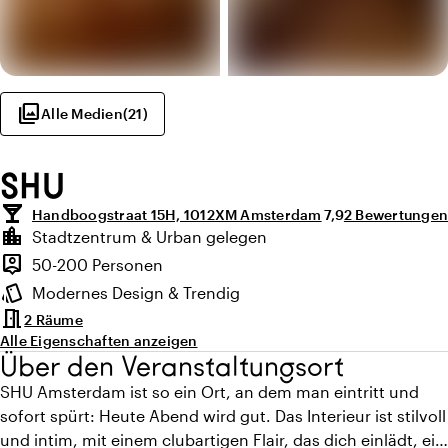
photo_library
Alle Medien
(
21
)
SHU
local_bar
Durchschnittliche
Anzahl der Bew
Handboogstraat 15H, 1012XM Amsterdam
7,9
2 Bewertungen
Highlights
location_city
Stadtzentrum & Urban gelegen
Lage und Umgebung
person_pin
50-200 Personen
Kapazität
style
Modernes Design & Trendig
Ambiente
meeting_room
2 Räume
Alle Eigenschaften anzeigen
Über den Veranstaltungsort
SHU Amsterdam ist so ein Ort, an dem man eintritt und
sofort spürt: Heute Abend wird gut. Das Interieur ist stilvoll
und intim, mit einem clubartigen Flair, das dich einlädt, ein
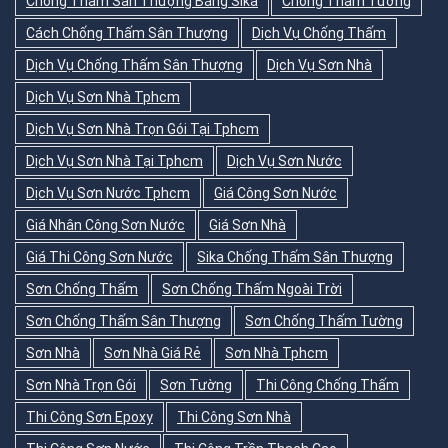
Chống Thấm Sân Thượng Bằng Sika
Chống Thấm Tường
Cách Chống Thấm Sân Thượng
Dịch Vụ Chống Thấm
Dịch Vụ Chống Thấm Sân Thượng
Dịch Vụ Sơn Nhà
Dịch Vụ Sơn Nhà Tphcm
Dịch Vụ Sơn Nhà Trọn Gói Tại Tphcm
Dịch Vụ Sơn Nhà Tại Tphcm
Dịch Vụ Sơn Nước
Dịch Vụ Sơn Nước Tphcm
Giá Công Sơn Nước
Giá Nhân Công Sơn Nước
Giá Sơn Nhà
Giá Thi Công Sơn Nước
Sika Chống Thấm Sân Thượng
Sơn Chống Thấm
Sơn Chống Thấm Ngoài Trời
Sơn Chống Thấm Sân Thượng
Sơn Chống Thấm Tường
Sơn Nhà
Sơn Nhà Giá Rẻ
Sơn Nhà Tphcm
Sơn Nhà Trọn Gói
Sơn Tường
Thi Công Chống Thấm
Thi Công Sơn Epoxy
Thi Công Sơn Nhà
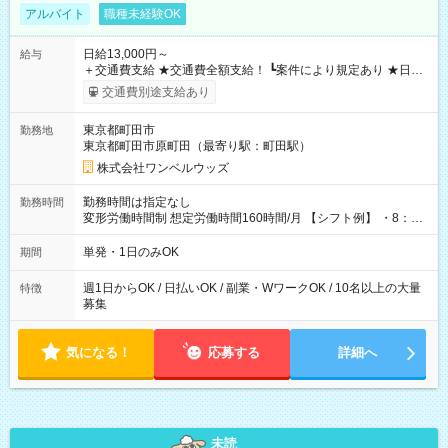
アルバイト
職種未経験OK
日給13,000円～
給与
＋交通費支給 ★交通費全額支給！ ┗案件により規定あり ★日払
いOK！（規定あり） ┗働いたその日に現金GET♪ お仕事後はコ
交通費別途支給あり
ンビニATMから 日払い分を引き落とせます！ 【試用期間】試
用期間なし
東京都町田市
勤務地
東京都町田市原町田（最寄り駅：町田駅）
株式会社ワンベルウッズ
勤務時間は指定なし
勤務時間
変形労働時間制 想定労働時間160時間/月 【シフト例】 ・8：00
～21：00
単発・1日のみOK
期間
週1日からOK / 日払いOK / 副業・WワークOK / 10名以上の大量
特徴
募集
気になる！
応募する
詳細へ
未読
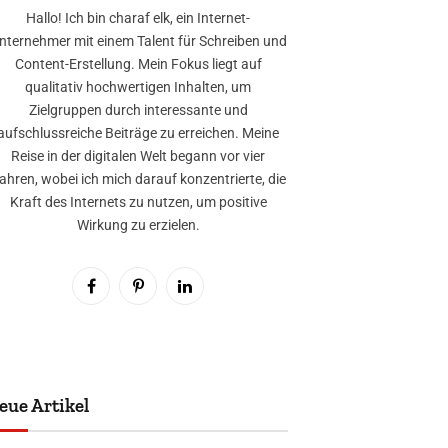
Hallo! Ich bin charaf elk, ein Internet-
nternehmer mit einem Talent für Schreiben und
Content-Erstellung. Mein Fokus liegt auf
qualitativ hochwertigen Inhalten, um
Zielgruppen durch interessante und
aufschlussreiche Beiträge zu erreichen. Meine
Reise in der digitalen Welt begann vor vier
ahren, wobei ich mich darauf konzentrierte, die
Kraft des Internets zu nutzen, um positive
Wirkung zu erzielen.
Facebook
Pinterest
LinkedIn
eue Artikel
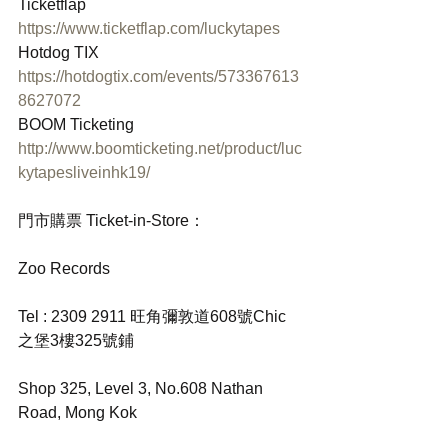
Ticketflap
https://www.ticketflap.com/luckytapes
Hotdog TIX
https://hotdogtix.com/events/573367613
8627072
BOOM Ticketing
http://www.boomticketing.net/product/luc
kytapesliveinhk19/
門市購票 Ticket-in-Store：
Zoo Records
Tel : 2309 2911 旺角彌敦道608號Chic 
之堡3樓325號鋪
Shop 325, Level 3, No.608 Nathan 
Road, Mong Kok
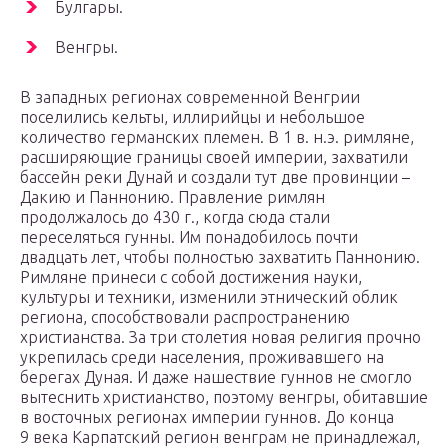
Булгары.
Венгры.
В западных регионах современной Венгрии
поселились кельты, иллирийцы и небольшое
количество германских племен. В 1 в. н.э. римляне,
расширяющие границы своей империи, захватили
бассейн реки Дунай и создали тут две провинции –
Дакию и Паннонию. Правление римлян
продолжалось до 430 г., когда сюда стали
переселяться гунны. Им понадобилось почти
двадцать лет, чтобы полностью захватить Паннонию.
Римляне принеси с собой достижения науки,
культуры и техники, изменили этнический облик
региона, способствовали распространению
христианства. За три столетия новая религия прочно
укрепилась среди населения, проживавшего на
берегах Дуная. И даже нашествие гуннов не смогло
вытеснить христианство, поэтому венгры, обитавшие
в восточных регионах империи гуннов. До конца
9 века Карпатский регион венграм не принадлежал,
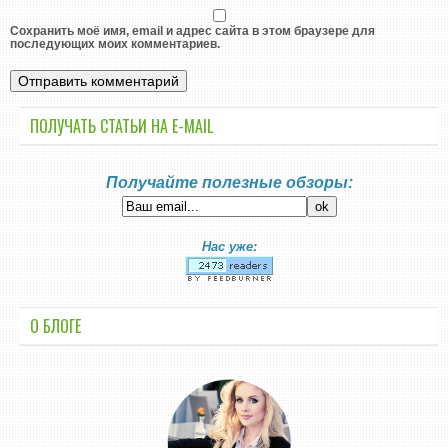
Сохранить моё имя, email и адрес сайта в этом браузере для
последующих моих комментариев.
ПОЛУЧАТЬ СТАТЬИ НА E-MАIL
Получайте полезные обзоры:
Нас уже:
О БЛОГЕ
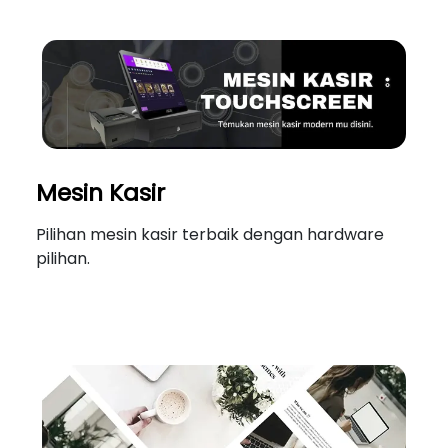
Mesin Kasir
Pilihan mesin kasir terbaik dengan hardware
pilihan.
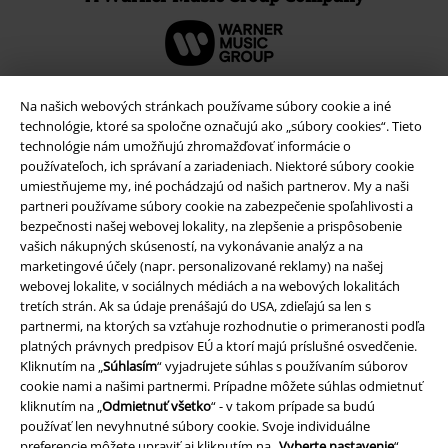
Na našich webových stránkach používame súbory cookie a iné
technológie, ktoré sa spoločne označujú ako „súbory cookies“. Tieto
technológie nám umožňujú zhromažďovať informácie o
používateľoch, ich správaní a zariadeniach. Niektoré súbory cookie
umiestňujeme my, iné pochádzajú od našich partnerov. My a naši
partneri používame súbory cookie na zabezpečenie spoľahlivosti a
bezpečnosti našej webovej lokality, na zlepšenie a prispôsobenie
vašich nákupných skúseností, na vykonávanie analýz a na
marketingové účely (napr. personalizované reklamy) na našej
Právne informácie
webovej lokalite, v sociálnych médiách a na webových lokalitách
tretích strán. Ak sa údaje prenášajú do USA, zdieľajú sa len s
Podmienky
partnermi, na ktorých sa vzťahuje rozhodnutie o primeranosti podľa
platných právnych predpisov EÚ a ktorí majú príslušné osvedčenie.
Imprint
Kliknutím na „
Súhlasím
“ vyjadrujete súhlas s používaním súborov
cookie nami a našimi partnermi. Prípadne môžete súhlas odmietnuť
kliknutím na „
Odmietnuť všetko
“ - v takom prípade sa budú
Ochrana osobných údajov
používať len nevyhnutné súbory cookie. Svoje individuálne
preferencie môžete upraviť aj kliknutím na „
Vyberte nastavenie
“.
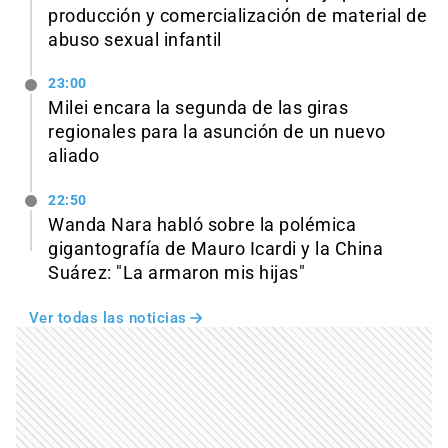
producción y comercialización de material de
abuso sexual infantil
23:00
Milei encara la segunda de las giras
regionales para la asunción de un nuevo
aliado
22:50
Wanda Nara habló sobre la polémica
gigantografía de Mauro Icardi y la China
Suárez: "La armaron mis hijas"
Ver todas las noticias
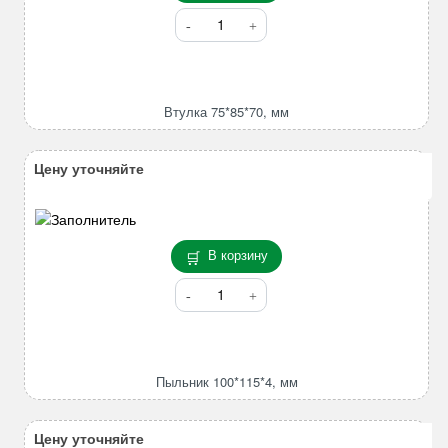
Количество
товара
Втулка
75*85*70,
мм
Втулка 75*85*70, мм
Цену уточняйте
В корзину
Количество
товара
Пыльник
100*115*4,
мм
Пыльник 100*115*4, мм
Цену уточняйте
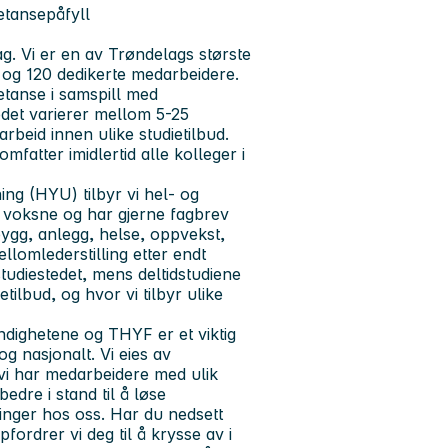
etansepåfyll
ag. Vi er en av Trøndelags største
 og 120 dedikerte medarbeidere.
etanse i samspill med
edet varierer mellom 5-25
arbeid innen ulike studietilbud.
omfatter imidlertid alle kolleger i
ng (HYU) tilbyr vi hel- og
r voksne og har gjerne fagbrev
bygg, anlegg, helse, oppvekst,
ellomlederstilling etter endt
tudiestedet, mens deltidstudiene
ilbud, og hvor vi tilbyr ulike
ndighetene og THYF er et viktig
g nasjonalt. Vi eies av
vi har medarbeidere med ulik
dre i stand til å løse
linger hos oss. Har du nedsett
ordrer vi deg til å krysse av i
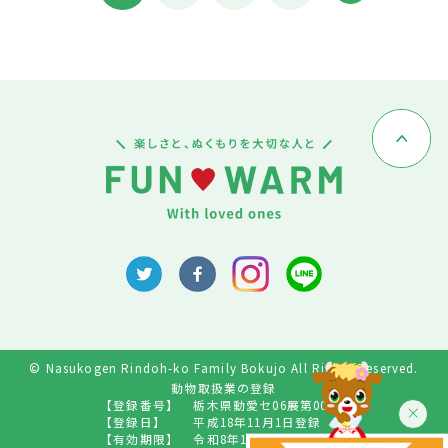
© Nasukogen Rindoh-ko Family Bokujo All Rights Reserved.
動物取扱業の登録
【登録番号】
栃木県動愛セ06展第009号
【登録日】
平成18年11月1日登録
【有効期限】
令和8年10月31日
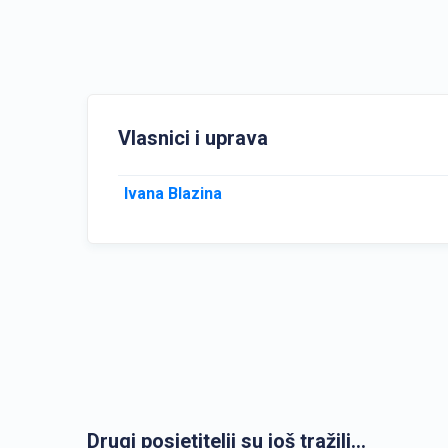
Vlasnici i uprava
Ivana Blazina
Drugi posjetitelji su još tražili...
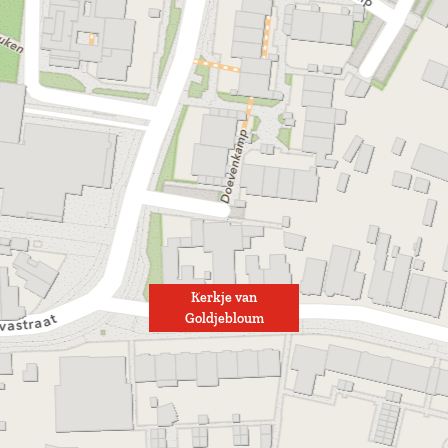
Kerkje van
Goldjebloum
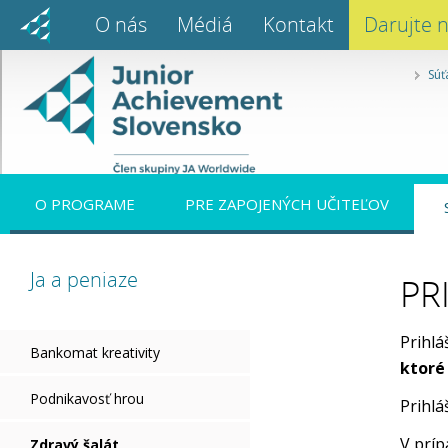
O nás
Médiá
Kontakt
Darujte 
Súť
O PROGRAME
PRE ZAPOJENÝCH UČITEĽOV
Ja a peniaze
PR
Prihlá
Bankomat kreativity
ktoré
Podnikavosť hrou
Prihlá
V príp
Zdravý šalát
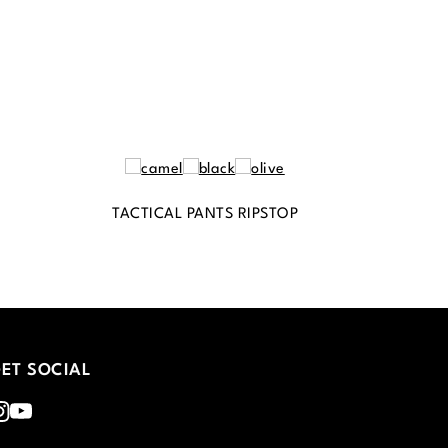
TACTICAL PANTS RIPSTOP
ET SOCIAL
nstagram
Youtube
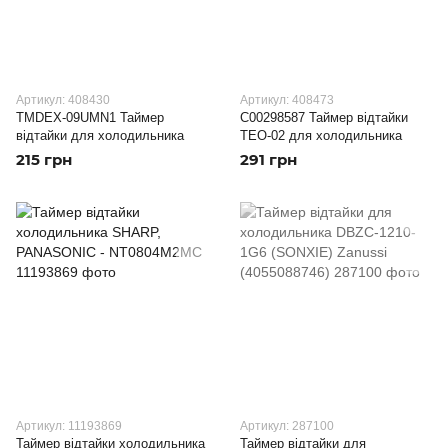
Артикул: 408430
Артикул: 408473
TMDEX-09UMN1 Таймер
C00298587 Таймер відтайки
відтайки для холодильника
ТЕО-02 для холодильника
215 грн
291 грн
Артикул: 11193869
Артикул: 287100
Таймер відтайки холодильника
Таймер відтайки для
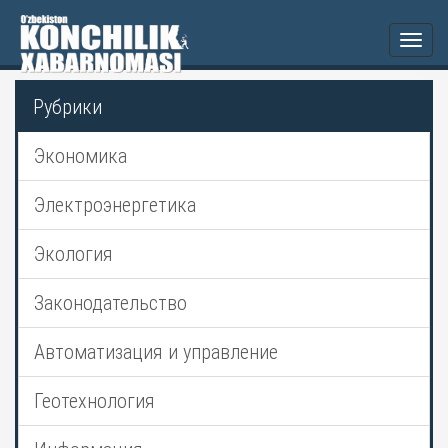
Togg
navi
Рубрики
Экономика
Электроэнергетика
Экология
Законодательство
Автоматизация и управление
Геотехнология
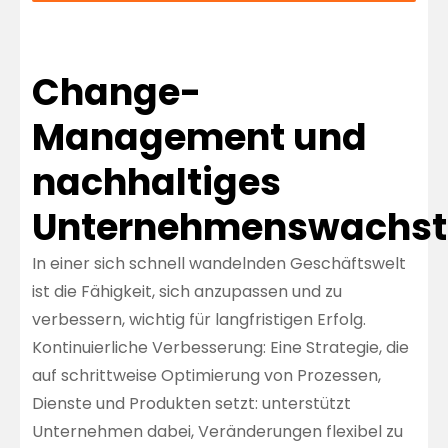
Change-
Management und
nachhaltiges
Unternehmenswachs
In einer sich schnell wandelnden Geschäftswelt
ist die Fähigkeit, sich anzupassen und zu
verbessern, wichtig für langfristigen Erfolg.
Kontinuierliche Verbesserung: Eine Strategie, die
auf schrittweise Optimierung von Prozessen,
Dienste und Produkten setzt: unterstützt
Unternehmen dabei, Veränderungen flexibel zu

┄┄┄┄┄┄

## Work order
Rewrite the stretch from the start of the records through the line containing "und intim, mit" as a JSON list of strings, one per line, omitting blank lines and leaving out the pictures.

## Output of the exercise
[
  "photo_library",
  "Alle Medien",
  "(",
  "21",
  ")",
  "SHU",
  "local_bar",
  "Durchschnittliche",
  "Anzahl der Bew",
  "Handboogstraat 15H, 1012XM Amsterdam",
  "7,9",
  "2 Bewertungen",
  "Highlights",
  "location_city",
  "Stadtzentrum & Urban gelegen",
  "Lage und Umgebung",
  "person_pin",
  "50-200 Personen",
  "Kapazität",
  "style",
  "Modernes Design & Trendig",
  "Ambiente",
  "meeting_room",
  "2 Räume",
  "Alle Eigenschaften anzeigen",
  "Über den Veranstaltungsort",
  "SHU Amsterdam ist so ein Ort, an dem man eintritt und",
  "sofort spürt: Heute Abend wird gut. Das Interieur ist stilvoll",
  "und intim, mit einem clubartigen Flair, das dich einlädt, ein"
]